> [Texto del documento]:
>>>

Pedro M. de la Cruz
Director de La Voz de Almería
Igual que a los seres humanos nos alcanza el tiempo sin haber acudido a algunas citas -cuántos palabras detenidas en el silencio; cuántos abrazos rotos en el aire; cuantos besos perdidos en la timidez obligada de la edad-, a los ciudadanos que conforman las identidades territoriales que nos definen también les alcanza la historia sin haber ajustado cuentas con ella.
Somos capaces de acudir con urgencia a la entronización colectiva de un personaje que acaba de destacar por su singularidad en el deporte, la música o la cultura (bueno, aquí con más retraso, para qué nos vamos a engañar), pero convertimos la prisa en demora interminable cuando el reconocimiento no tiene el perfil de la individualidad y se reviste del tono difuminado, aunque más enriquecedoramente sólido, de lo colectivo.
Almería tiene muchas deudas pendientes. Con los almerienses; pero, sobre todo, con las almerienses. No es una distinción buscada a la sombra del granado -tan acertado a veces, tan extravagante otras-, de la igualdad. Es la constatación de que, sin la aportación de la mujer, el desarrollo de Almería, la revolución que ha vivido la provincia en los últimos años, hubiese resultado quimérica y, por tanto, imposible.

<<<

> [Extracto de datos]:
>>>

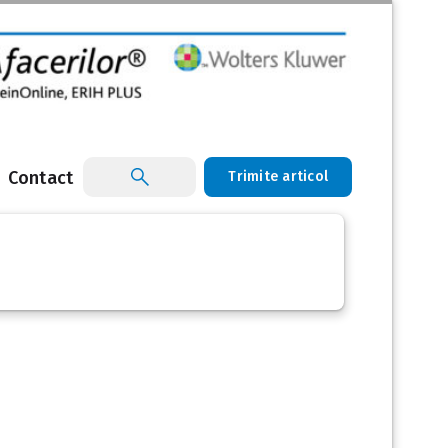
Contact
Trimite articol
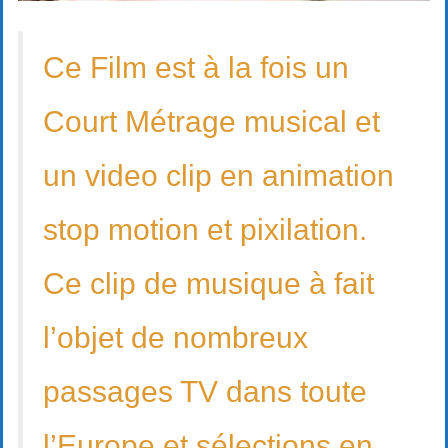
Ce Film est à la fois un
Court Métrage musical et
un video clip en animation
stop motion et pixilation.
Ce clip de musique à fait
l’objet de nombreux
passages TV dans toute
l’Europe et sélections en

<<<
>>>

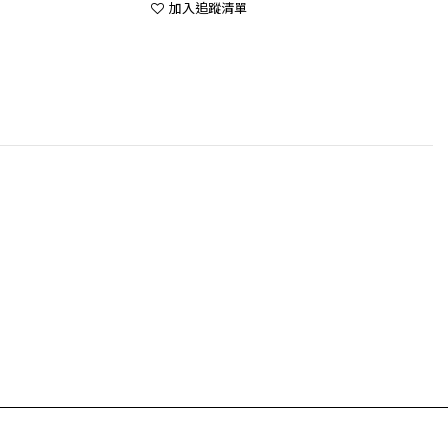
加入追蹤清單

<<<
>>>

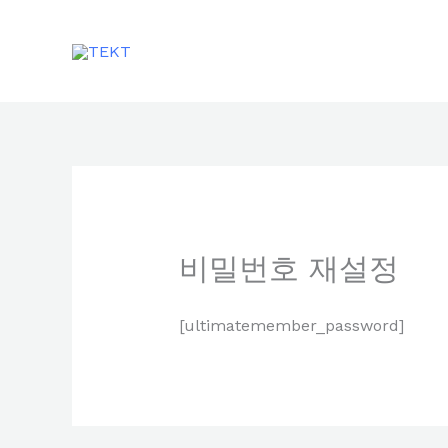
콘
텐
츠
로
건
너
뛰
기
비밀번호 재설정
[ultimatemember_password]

<<<

> [Qué se pide]:
1. Según la columna sobre Almería, ¿sin la aportación de quién habría resultado quimérico el desarrollo de la provincia?
2. Prosigue la columna sobre Almería a partir de su último párrafo.
Los ítems no tienen relación con la columna sobre Almería.

> [Respuestas por tarea]:
1. Sin la aportación de la mujer.

2.
Hoy los datos de la incorporación de la mujer a la sociología laboral que genera el bienestar compartido -qué es, si no, el nivel de vida de una provincia-, son tan espectaculares que conviene regresar a ellos para valorarlos en toda su importancia.
En una mirada de urgencia comprobamos cómo antes de que la Universidad cumpla los quince años ya son casi trescientas- 281 exactamente- las profesoras que componen su cuadro docente; y en Torrecárdenas, con diez años más al servicio de la salud, desde el año dos mil la incorporación de doctoras supera al de doctores, rompiendo la tradición de que la mujer fuese mayoritaria en los servicios de enfermería, y sólo alcanzase un poco más allá de lo residual en el área médica.
Pero no son, sólo, estas presencias ya igualitarias en Educación o Sanidad, a las que resulta un acto de justicia poner en el sitio preferencial que les corresponde. A las maestras (cómo me gusta esta palabra), a las profesores o a las doctoras se les ve en el alboroto expectante y feliz de una clase, en los ojos sabios que miran la dolencia que se esconde detrás de las palabras de un paciente, o en la capacidad de seducción académica de una clase casi imposible en Secundaria; la naturaleza con sus hormonas, los padres con nuestra ausencia de autoridad acomplejada, o el pavo con su edad así lo hacen; y así lo sufren quienes se dedican a la enseñanza. A todas ellas se les ve porque están en las aulas, en las facultades o en los pasillos apresurados del hospital.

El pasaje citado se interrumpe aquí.